According to a research note from the Dallas Federal Reserve this week, U.S. shale drillers are unlikely to ramp up their production, because they’re under pressure to back their lenders and investors before they spend on new drilling, They’re also facing labor and materials shortages.

Even if production ramps up, it may not lead to quick declines in gasoline and diesel prices, the report said. Most retail filling stations are independently owned, and they often set their prices based on their estimate of future prices.

Gasoline prices have fallen more slowly than crude prices, the report notes. On the West Coast, a refinery shutdown in March may be partly to blame. In other instances, retailers were slow to raise their prices at the beginning of the gas crunch, and are “recapturing margins” to make up for it.

“The reluctance to lower retail prices also likely reflects concerns that oil prices—and, hence, wholesale gasoline prices—may quickly rebound, eating into station profit margins,” the report said.

Biden vs. Rick Scott

Biden acknowledged high gasoline prices yesterday during a White House speech about the economy. The president argued he’s tried to tackle high oil prices by releasing 180 millions of barrels of crude from the Strategic Petroleum Reserve over the next six months.

Biden also attacked Sen. Rick Scott of Florida, a Republican who has proposed an economic recovery plan that would include extending federal income taxes to low-earning people who are currently exempt.

“The fact is, the average cost of a barrel of oil has been steady for the last week — why has the cost of energy continued to go up?” he said. “Republicans have offered plenty of blame but not a single solution to actually bring down the energy prices.”

Scott, in response, blamed Biden for high oil prices and invited the president in a Twitter post to a debate in Florida, “if he can find it.”

In a research note yesterday, ClearView Energy Partners LLC said the partisan character of Biden’s speech appeared to “signal White House concerns about economic headwinds confronting Democrats in November’s mid-term elections.“

“Likewise, the industry-critical tone of today’s speech—including Biden’s comment that ‘the average cost of a barrel of oil has been steady for weeks, […] so why do gas prices keep going up so high?’—could point to a new round of further criticism and scrutiny from the White House and Democrats on Capitol Hill,” Clearview said.

Prices are likely to rise over the next few months as European countries consider a ban on Russian oil imports, according to analysts

“The repercussions of the embargo would be comprehensive and wide-ranging, pushing oil prices higher in the short to medium term,” the data firm Rystad Energy said yesterday in an email. “As the sanctions are negotiated, crude prices will stay elevated as war-related uncertainty persists and summer demand kicks in over the coming weeks.”

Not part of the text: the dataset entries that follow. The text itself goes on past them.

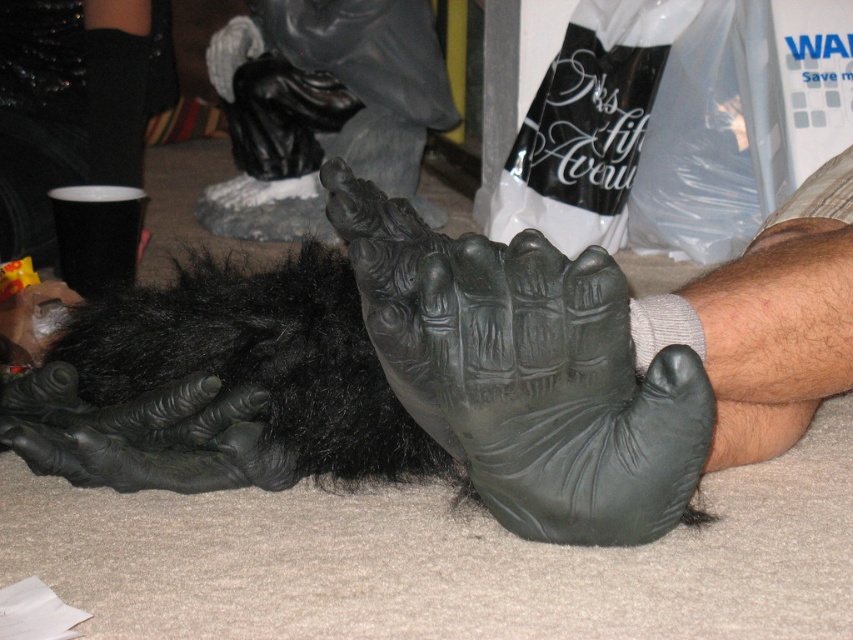
Question: Considering the relative positions of rubber-like black hand at center and black rubber glove at lower left in the image provided, where is rubber-like black hand at center located with respect to black rubber glove at lower left?

Choices:
 (A) left
 (B) right

Answer: (B)

Question: Is rubber-like black hand at center below black rubber glove at lower left?

Choices:
 (A) no
 (B) yes

Answer: (A)

Question: Which point is farther from the camera taking this photo?

Choices:
 (A) (218, 422)
 (B) (523, 349)

Answer: (A)

Question: Does rubber-like black hand at center appear over black rubber glove at lower left?

Choices:
 (A) yes
 (B) no

Answer: (A)

Question: Which point is closer to the camera taking this photo?

Choices:
 (A) (608, 465)
 (B) (247, 472)

Answer: (A)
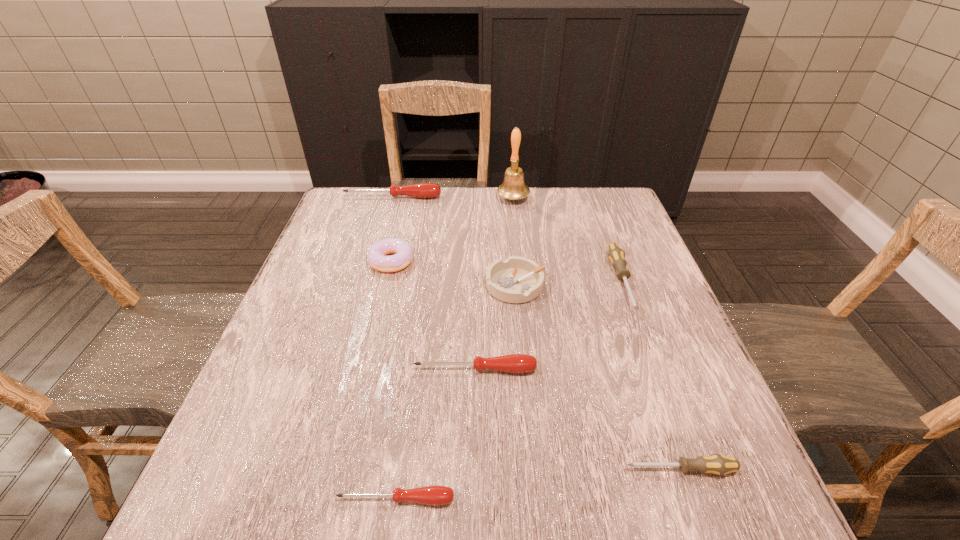
This screenshot has height=540, width=960. Identify the location of bell. (513, 187).

This screenshot has height=540, width=960. I want to click on the farthest screwdriver, so click(x=422, y=190).

The height and width of the screenshot is (540, 960). What are the coordinates of `the farthest red screwdriver` in the screenshot? It's located at (422, 190).

I want to click on doughnut, so click(x=403, y=254).

At what (x,y) coordinates should I click in order to perform the action: click on the bigger gray screwdriver. Please return your answer as a coordinate pair (x, y). Image resolution: width=960 pixels, height=540 pixels. Looking at the image, I should click on click(x=616, y=255).

This screenshot has height=540, width=960. In order to click on the farther gray screwdriver in this screenshot , I will do `click(616, 255)`.

Identify the location of ashtray. Image resolution: width=960 pixels, height=540 pixels. (517, 279).

This screenshot has width=960, height=540. Find the location of `the third nearest object`. the third nearest object is located at coordinates (514, 363).

The width and height of the screenshot is (960, 540). I want to click on the second nearest red screwdriver, so click(514, 363).

Locate an element on the screen. The width and height of the screenshot is (960, 540). the smaller gray screwdriver is located at coordinates (717, 464).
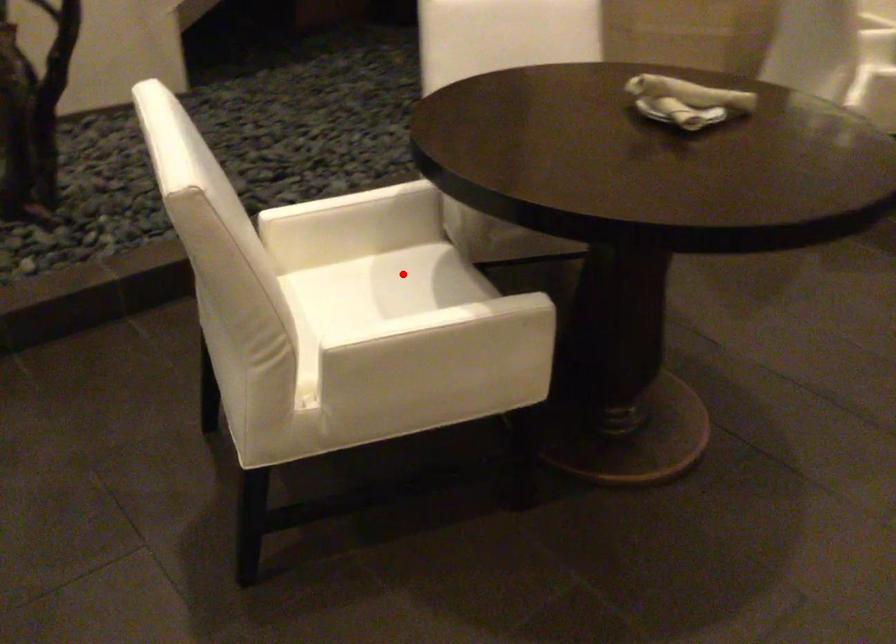
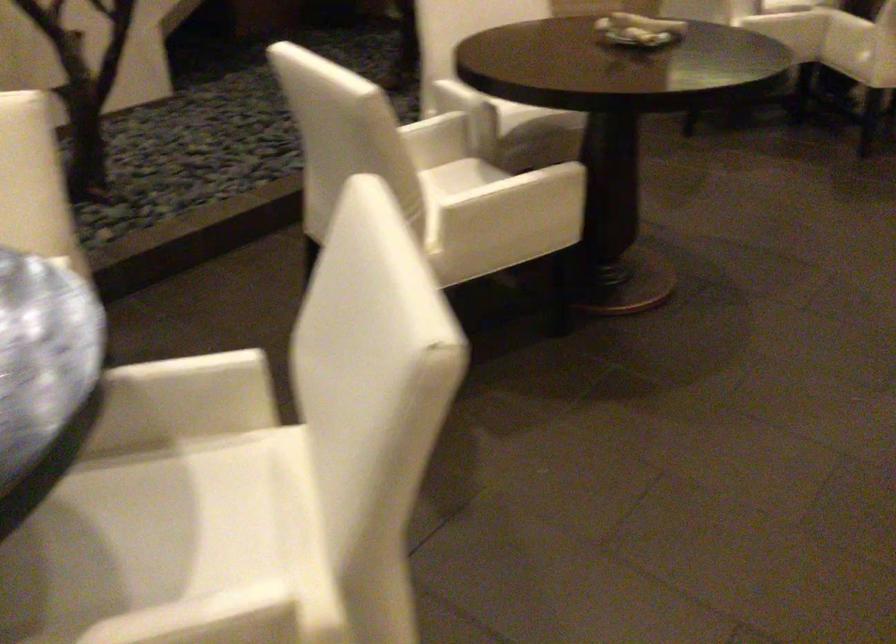
Question: I am providing you with two images of the same scene from different viewpoints. In image1, a red point is highlighted. Considering the same 3D point in image2, which of the following is correct?

Choices:
 (A) It is closer
 (B) It is farther

Answer: (B)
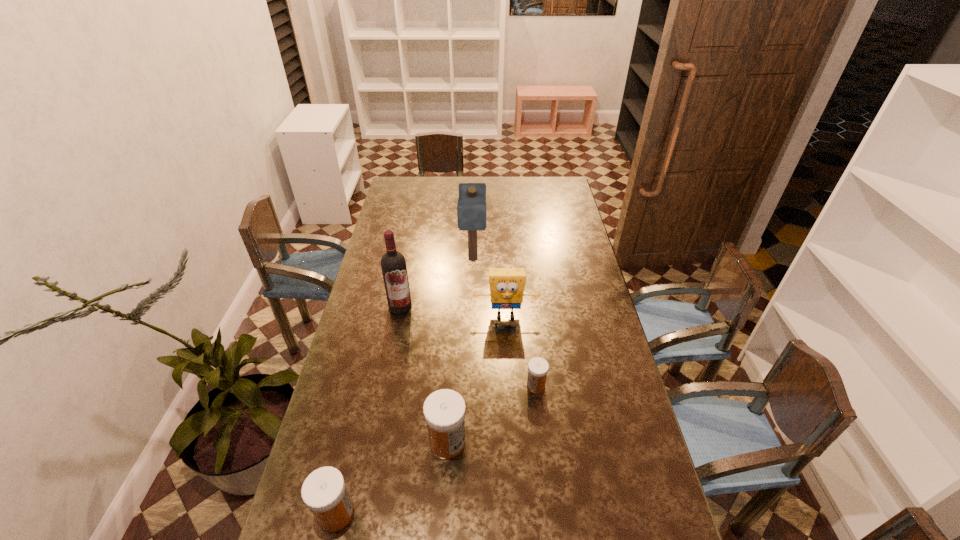
In the image, there is a desktop. At what (x,y) coordinates should I click in order to perform the action: click on free space at the near edge. Please return your answer as a coordinate pair (x, y). Looking at the image, I should click on (481, 518).

Locate an element on the screen. This screenshot has height=540, width=960. free space at the left edge is located at coordinates (412, 209).

The image size is (960, 540). In the image, there is a desktop. Find the location of `vacant region at the right edge`. vacant region at the right edge is located at coordinates (588, 301).

Where is `vacant space at the far right corner of the desktop`? vacant space at the far right corner of the desktop is located at coordinates (543, 188).

Where is `free point between the leftmost medicine and the wine bottle`? The height and width of the screenshot is (540, 960). free point between the leftmost medicine and the wine bottle is located at coordinates (368, 410).

Where is `vacant area between the shortest object and the second nearest object`? vacant area between the shortest object and the second nearest object is located at coordinates (492, 414).

This screenshot has width=960, height=540. Find the location of `empty space that is in between the sponge and the leftmost medicine`. empty space that is in between the sponge and the leftmost medicine is located at coordinates (420, 415).

I want to click on free space between the mallet and the wine bottle, so click(437, 282).

The height and width of the screenshot is (540, 960). In order to click on unoccupied area between the shortest object and the wine bottle in this screenshot , I will do `click(468, 346)`.

You are a GUI agent. You are given a task and a screenshot of the screen. Output one action in this format:
    pyautogui.click(x=<x>, y=<y>)
    Task: Click on the unoccupied position between the shortest medicine and the farthest object
    This screenshot has height=540, width=960.
    Given the screenshot: What is the action you would take?
    pyautogui.click(x=504, y=322)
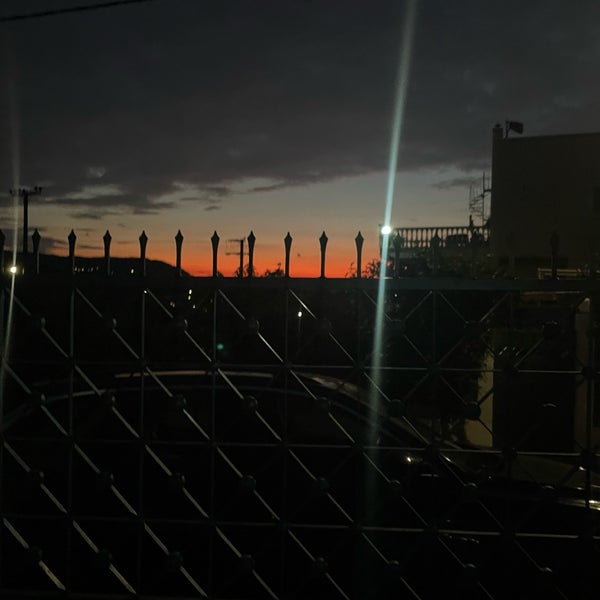
I want to click on artificial light, so click(387, 233), click(12, 271).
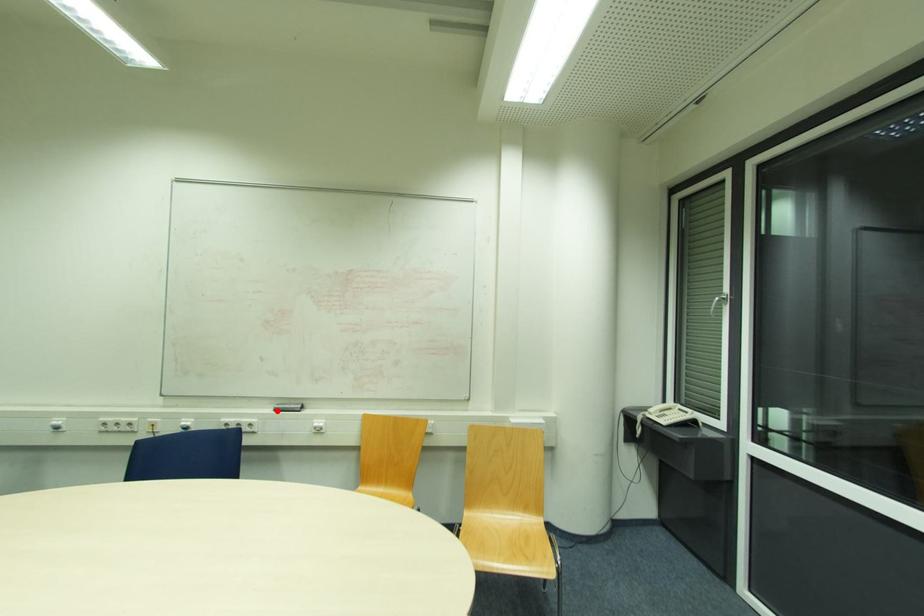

Saudi Arabia and its allies in the OPEC could push prices down by increasing their output, but that hasn’t happened yet.

Domestic oil prices rose above $120 a barrel after the war started, but retreated to less than $100 yesterday. At the same time, many oil refiners are seeing a wider profit margin for each barrel of crude that they turn into gasoline or diesel (Energywire, May 5).

The new all-time high of $4.37 for regular gasoline did not surpass an earlier AAA record from July 2008, if adjusted for inflation. That $4.11 average would be more than $5 a gallon today.